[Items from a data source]
• • • • • • •
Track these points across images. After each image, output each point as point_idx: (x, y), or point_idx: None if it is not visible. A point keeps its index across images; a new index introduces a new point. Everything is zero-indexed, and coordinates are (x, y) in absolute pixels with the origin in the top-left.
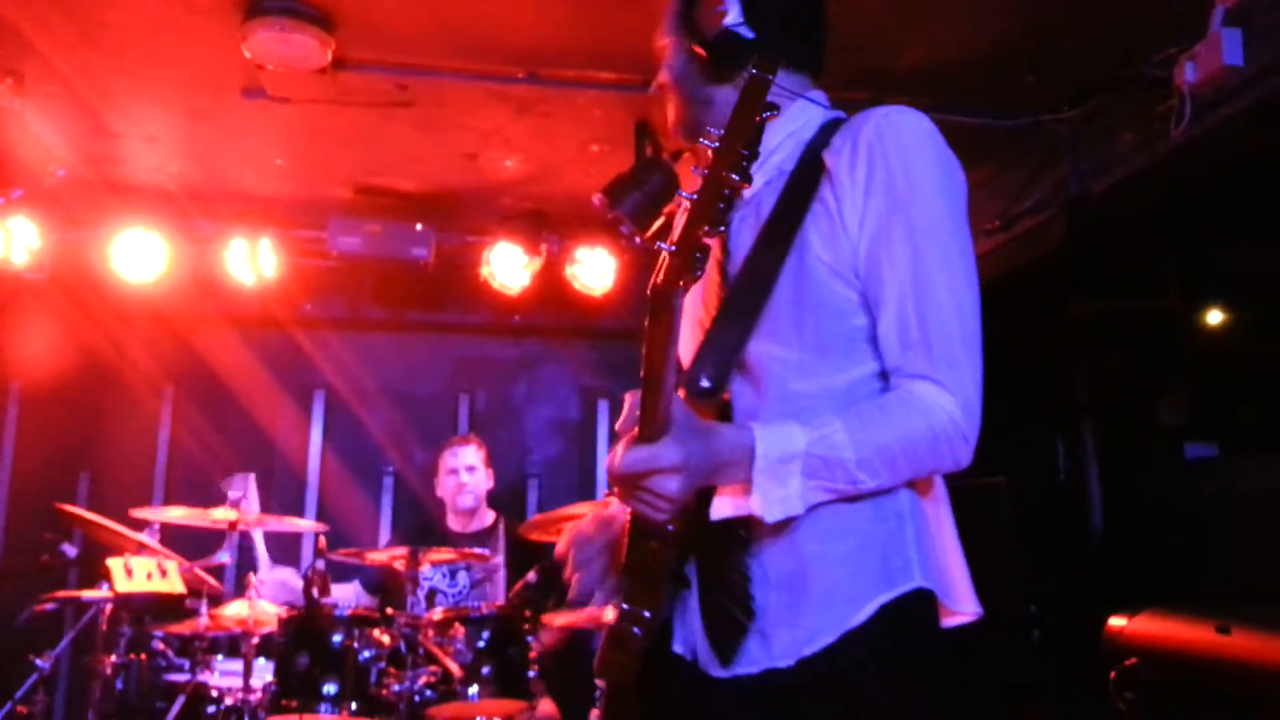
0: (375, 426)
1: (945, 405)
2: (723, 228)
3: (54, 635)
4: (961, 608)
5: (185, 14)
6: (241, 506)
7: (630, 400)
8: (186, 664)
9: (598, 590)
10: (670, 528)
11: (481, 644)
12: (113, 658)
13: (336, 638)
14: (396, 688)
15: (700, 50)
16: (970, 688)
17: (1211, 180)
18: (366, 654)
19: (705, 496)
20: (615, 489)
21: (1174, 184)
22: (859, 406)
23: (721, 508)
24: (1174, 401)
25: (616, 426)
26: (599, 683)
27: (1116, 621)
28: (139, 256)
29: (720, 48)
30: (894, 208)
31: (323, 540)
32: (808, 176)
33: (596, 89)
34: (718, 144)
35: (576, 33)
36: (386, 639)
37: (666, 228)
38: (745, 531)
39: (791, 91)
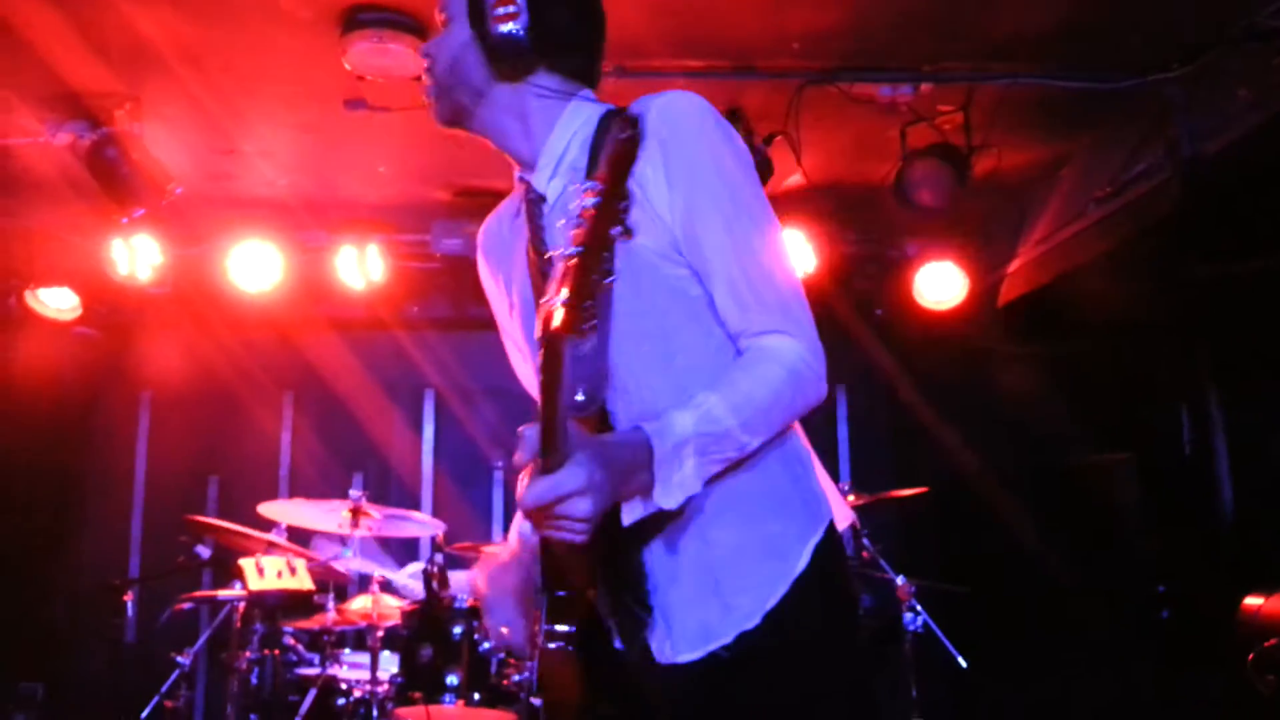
0: (483, 423)
1: (796, 350)
2: (610, 279)
3: (192, 633)
4: (842, 524)
5: (287, 32)
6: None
7: (524, 433)
8: (316, 658)
9: (514, 631)
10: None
11: None
12: (247, 653)
13: (457, 629)
14: (517, 678)
15: (488, 45)
16: (1099, 669)
17: None
18: (486, 645)
19: (614, 506)
20: (530, 521)
21: None
22: (725, 375)
23: (632, 511)
24: None
25: (514, 460)
26: (535, 701)
27: (1253, 601)
28: (255, 267)
29: (508, 49)
30: (698, 188)
31: (440, 535)
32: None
33: (685, 77)
34: (599, 199)
35: (662, 22)
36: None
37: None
38: (664, 522)
39: (564, 91)
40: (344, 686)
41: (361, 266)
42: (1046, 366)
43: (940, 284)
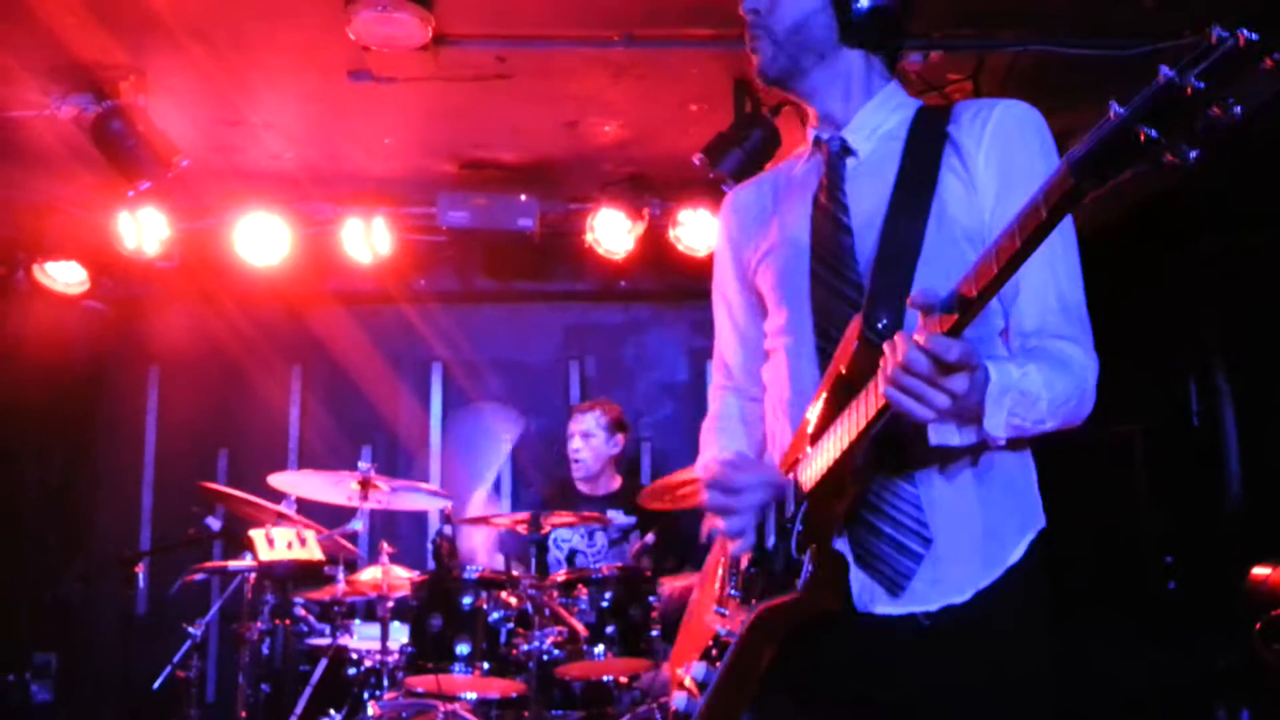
0: (491, 396)
1: (1091, 366)
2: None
3: (203, 604)
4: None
5: (291, 2)
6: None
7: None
8: (327, 629)
9: (743, 542)
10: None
11: (605, 604)
12: (258, 624)
13: (466, 600)
14: (525, 647)
15: (852, 12)
16: (1107, 640)
17: None
18: (496, 615)
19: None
20: (897, 379)
21: None
22: (1038, 356)
23: (943, 434)
24: None
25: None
26: (724, 629)
27: (1261, 571)
28: (261, 240)
29: (872, 20)
30: (1023, 192)
31: (449, 506)
32: (930, 145)
33: (693, 46)
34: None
35: None
36: (514, 600)
37: None
38: (918, 462)
39: (885, 73)
40: (354, 656)
41: (368, 239)
42: None
43: None
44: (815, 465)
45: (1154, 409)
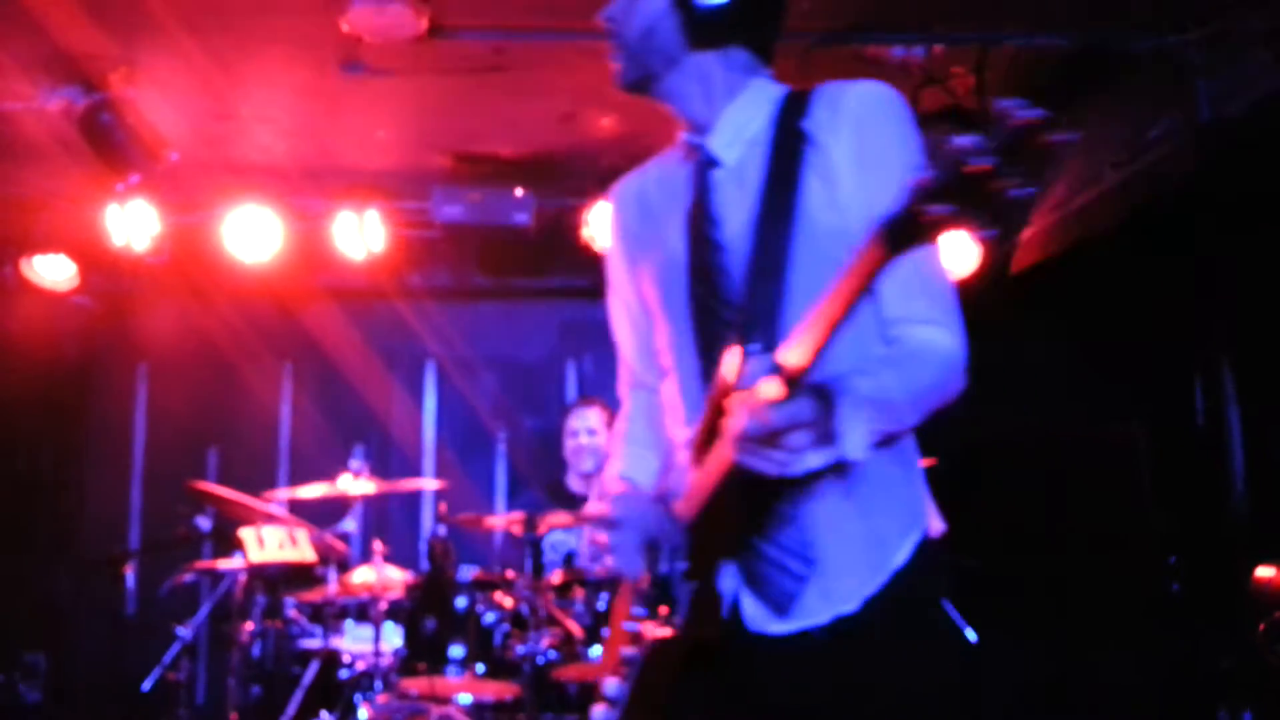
0: (486, 394)
1: (952, 344)
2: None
3: (193, 605)
4: (934, 532)
5: None
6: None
7: (732, 358)
8: (319, 630)
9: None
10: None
11: (601, 606)
12: (249, 625)
13: (461, 602)
14: (520, 649)
15: (692, 14)
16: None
17: None
18: (490, 617)
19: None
20: (738, 449)
21: None
22: (893, 355)
23: (804, 462)
24: None
25: (725, 381)
26: (630, 651)
27: (1265, 572)
28: (253, 236)
29: (711, 21)
30: (886, 176)
31: (443, 506)
32: (792, 146)
33: None
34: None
35: None
36: (509, 602)
37: None
38: (788, 490)
39: (750, 66)
40: (347, 659)
41: (361, 235)
42: (1059, 336)
43: (951, 252)
44: (694, 495)
45: (1159, 408)
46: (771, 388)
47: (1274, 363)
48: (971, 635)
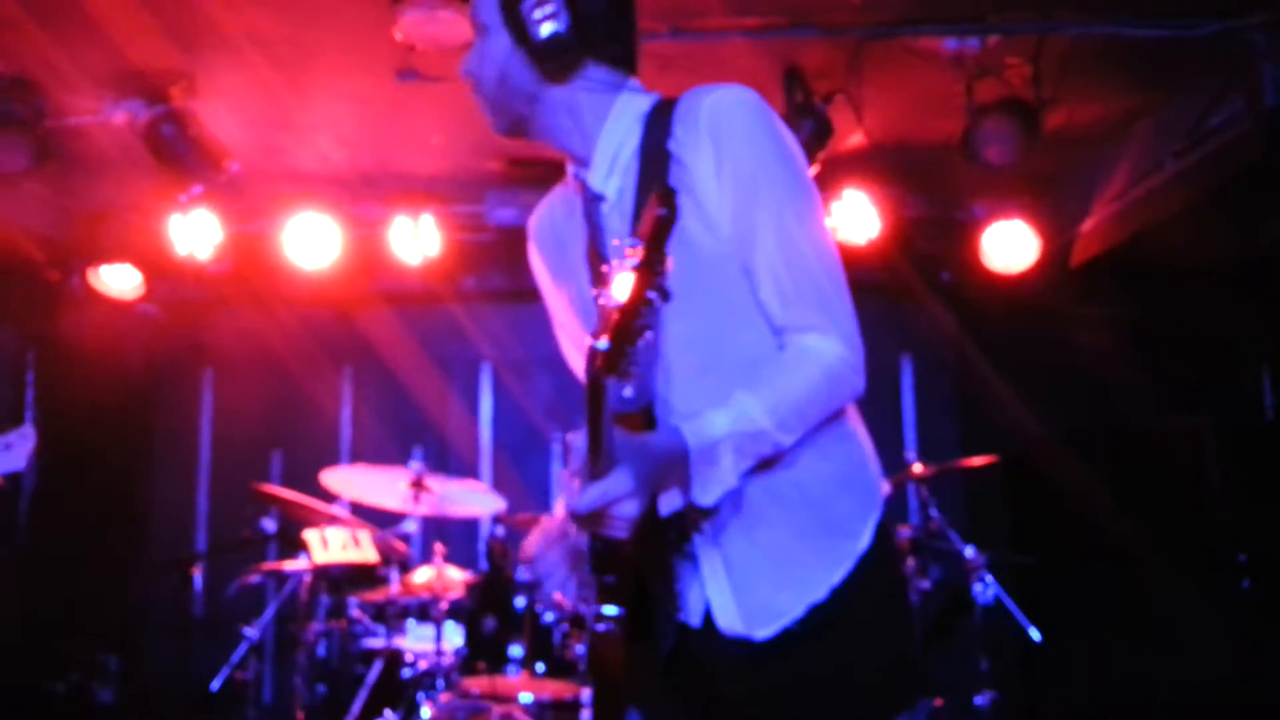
0: (541, 395)
1: (832, 348)
2: (649, 331)
3: (259, 606)
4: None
5: (338, 2)
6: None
7: (572, 442)
8: (382, 630)
9: (564, 589)
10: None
11: None
12: (314, 625)
13: (519, 601)
14: (579, 648)
15: (533, 49)
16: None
17: None
18: (549, 617)
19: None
20: (577, 524)
21: None
22: (763, 374)
23: (670, 503)
24: None
25: (565, 470)
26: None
27: None
28: (312, 243)
29: (554, 49)
30: (746, 184)
31: (503, 508)
32: (658, 168)
33: (741, 35)
34: (639, 261)
35: None
36: (567, 602)
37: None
38: (697, 515)
39: (613, 82)
40: (409, 658)
41: (416, 239)
42: (1121, 329)
43: (1010, 245)
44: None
45: (1226, 401)
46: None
47: None
48: (1035, 634)
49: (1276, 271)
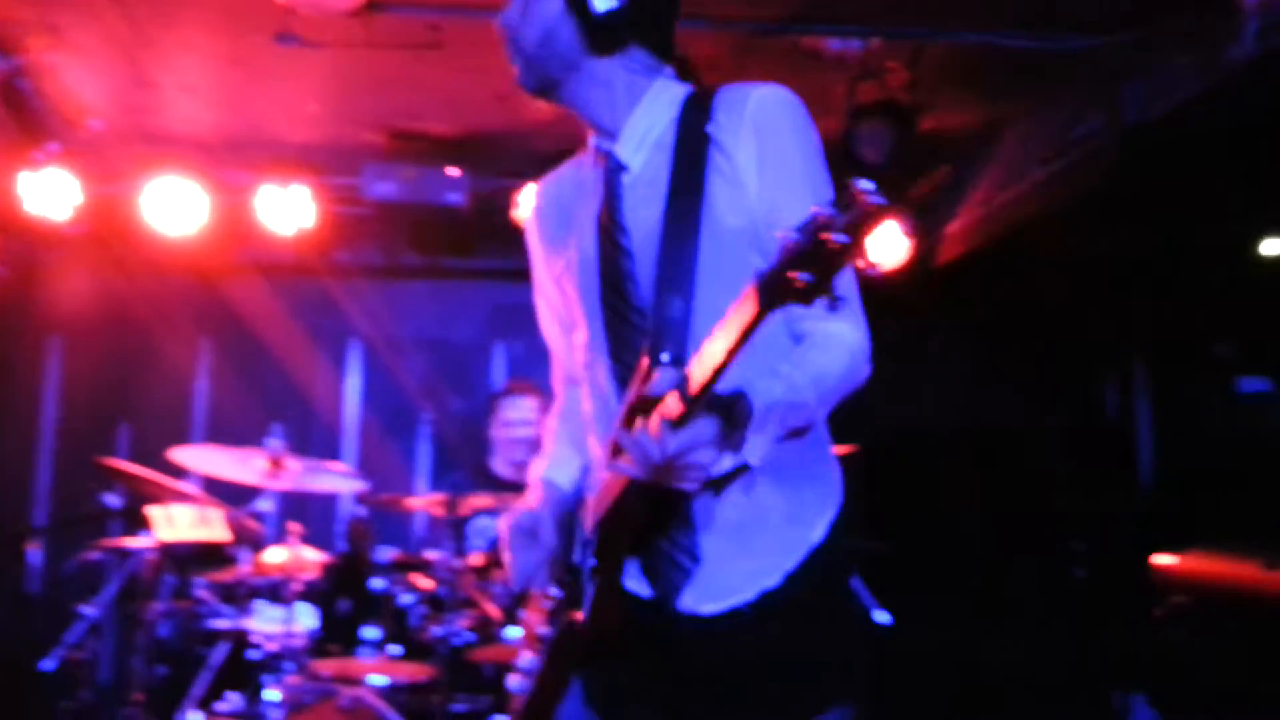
0: (411, 375)
1: (855, 334)
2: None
3: (99, 584)
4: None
5: None
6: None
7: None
8: (229, 610)
9: (534, 576)
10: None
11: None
12: (157, 605)
13: (377, 583)
14: (437, 631)
15: (587, 19)
16: (1014, 627)
17: (1276, 105)
18: (407, 599)
19: None
20: (650, 473)
21: (1235, 110)
22: (802, 353)
23: (720, 464)
24: (1228, 336)
25: (630, 399)
26: (545, 630)
27: (1162, 559)
28: (174, 208)
29: (605, 25)
30: (786, 178)
31: (362, 487)
32: (695, 150)
33: None
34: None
35: None
36: (427, 584)
37: None
38: (718, 481)
39: (651, 66)
40: (257, 639)
41: (288, 209)
42: (980, 329)
43: (882, 245)
44: (603, 495)
45: (1075, 403)
46: (673, 407)
47: (1185, 360)
48: (885, 617)
49: (1128, 283)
• • • • • • •
(PROMPT) Keep the pictures out of your copy, and repeat every entry above exactly.

(EXERCISE RESPONSE)
Track these points across images. After each image, output each point as point_idx: (x, y), or point_idx: None if it is not visible. A point keeps its index across images; a new index introduces a new point. Everything is zero-indexed, and coordinates are (x, y) in absolute pixels with the origin in the top-left.
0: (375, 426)
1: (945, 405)
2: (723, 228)
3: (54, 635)
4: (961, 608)
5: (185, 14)
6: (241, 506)
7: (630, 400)
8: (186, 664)
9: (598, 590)
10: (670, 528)
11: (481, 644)
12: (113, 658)
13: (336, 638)
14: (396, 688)
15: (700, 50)
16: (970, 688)
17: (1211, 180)
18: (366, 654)
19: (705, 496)
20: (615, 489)
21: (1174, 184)
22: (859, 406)
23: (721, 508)
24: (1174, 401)
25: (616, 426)
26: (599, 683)
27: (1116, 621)
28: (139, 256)
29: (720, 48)
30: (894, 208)
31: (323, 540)
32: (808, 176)
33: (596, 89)
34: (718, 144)
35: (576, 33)
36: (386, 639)
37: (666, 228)
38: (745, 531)
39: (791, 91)
0: (483, 423)
1: (796, 350)
2: (610, 279)
3: (192, 633)
4: (842, 524)
5: (287, 32)
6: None
7: (524, 433)
8: (316, 658)
9: (514, 631)
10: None
11: None
12: (247, 653)
13: (457, 629)
14: (517, 678)
15: (488, 45)
16: (1099, 669)
17: None
18: (486, 645)
19: (614, 506)
20: (530, 521)
21: None
22: (725, 375)
23: (632, 511)
24: None
25: (514, 460)
26: (535, 701)
27: (1253, 601)
28: (255, 267)
29: (508, 49)
30: (698, 188)
31: (440, 535)
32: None
33: (685, 77)
34: (599, 199)
35: (662, 22)
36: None
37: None
38: (664, 522)
39: (564, 91)
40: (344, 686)
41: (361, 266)
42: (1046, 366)
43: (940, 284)
0: (491, 396)
1: (1091, 366)
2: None
3: (203, 604)
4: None
5: (291, 2)
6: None
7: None
8: (327, 629)
9: (743, 542)
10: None
11: (605, 604)
12: (258, 624)
13: (466, 600)
14: (525, 647)
15: (852, 12)
16: (1107, 640)
17: None
18: (496, 615)
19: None
20: (897, 379)
21: None
22: (1038, 356)
23: (943, 434)
24: None
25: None
26: (724, 629)
27: (1261, 571)
28: (261, 240)
29: (872, 20)
30: (1023, 192)
31: (449, 506)
32: (930, 145)
33: (693, 46)
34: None
35: None
36: (514, 600)
37: None
38: (918, 462)
39: (885, 73)
40: (354, 656)
41: (368, 239)
42: None
43: None
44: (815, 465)
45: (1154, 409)
0: (486, 394)
1: (952, 344)
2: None
3: (193, 605)
4: (934, 532)
5: None
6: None
7: (732, 358)
8: (319, 630)
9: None
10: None
11: (601, 606)
12: (249, 625)
13: (461, 602)
14: (520, 649)
15: (692, 14)
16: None
17: None
18: (490, 617)
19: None
20: (738, 449)
21: None
22: (893, 355)
23: (804, 462)
24: None
25: (725, 381)
26: (630, 651)
27: (1265, 572)
28: (253, 236)
29: (711, 21)
30: (886, 176)
31: (443, 506)
32: (792, 146)
33: None
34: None
35: None
36: (509, 602)
37: None
38: (788, 490)
39: (750, 66)
40: (347, 659)
41: (361, 235)
42: (1059, 336)
43: (951, 252)
44: (694, 495)
45: (1159, 408)
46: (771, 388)
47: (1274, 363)
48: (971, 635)
0: (541, 395)
1: (832, 348)
2: (649, 331)
3: (259, 606)
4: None
5: (338, 2)
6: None
7: (572, 442)
8: (382, 630)
9: (564, 589)
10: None
11: None
12: (314, 625)
13: (519, 601)
14: (579, 648)
15: (533, 49)
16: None
17: None
18: (549, 617)
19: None
20: (577, 524)
21: None
22: (763, 374)
23: (670, 503)
24: None
25: (565, 470)
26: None
27: None
28: (312, 243)
29: (554, 49)
30: (746, 184)
31: (503, 508)
32: (658, 168)
33: (741, 35)
34: (639, 261)
35: None
36: (567, 602)
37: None
38: (697, 515)
39: (613, 82)
40: (409, 658)
41: (416, 239)
42: (1121, 329)
43: (1010, 245)
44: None
45: (1226, 401)
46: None
47: None
48: (1035, 634)
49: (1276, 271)
0: (411, 375)
1: (855, 334)
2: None
3: (99, 584)
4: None
5: None
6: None
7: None
8: (229, 610)
9: (534, 576)
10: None
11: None
12: (157, 605)
13: (377, 583)
14: (437, 631)
15: (587, 19)
16: (1014, 627)
17: (1276, 105)
18: (407, 599)
19: None
20: (650, 473)
21: (1235, 110)
22: (802, 353)
23: (720, 464)
24: (1228, 336)
25: (630, 399)
26: (545, 630)
27: (1162, 559)
28: (174, 208)
29: (605, 25)
30: (786, 178)
31: (362, 487)
32: (695, 150)
33: None
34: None
35: None
36: (427, 584)
37: None
38: (718, 481)
39: (651, 66)
40: (257, 639)
41: (288, 209)
42: (980, 329)
43: (882, 245)
44: (603, 495)
45: (1075, 403)
46: (673, 407)
47: (1185, 360)
48: (885, 617)
49: (1128, 283)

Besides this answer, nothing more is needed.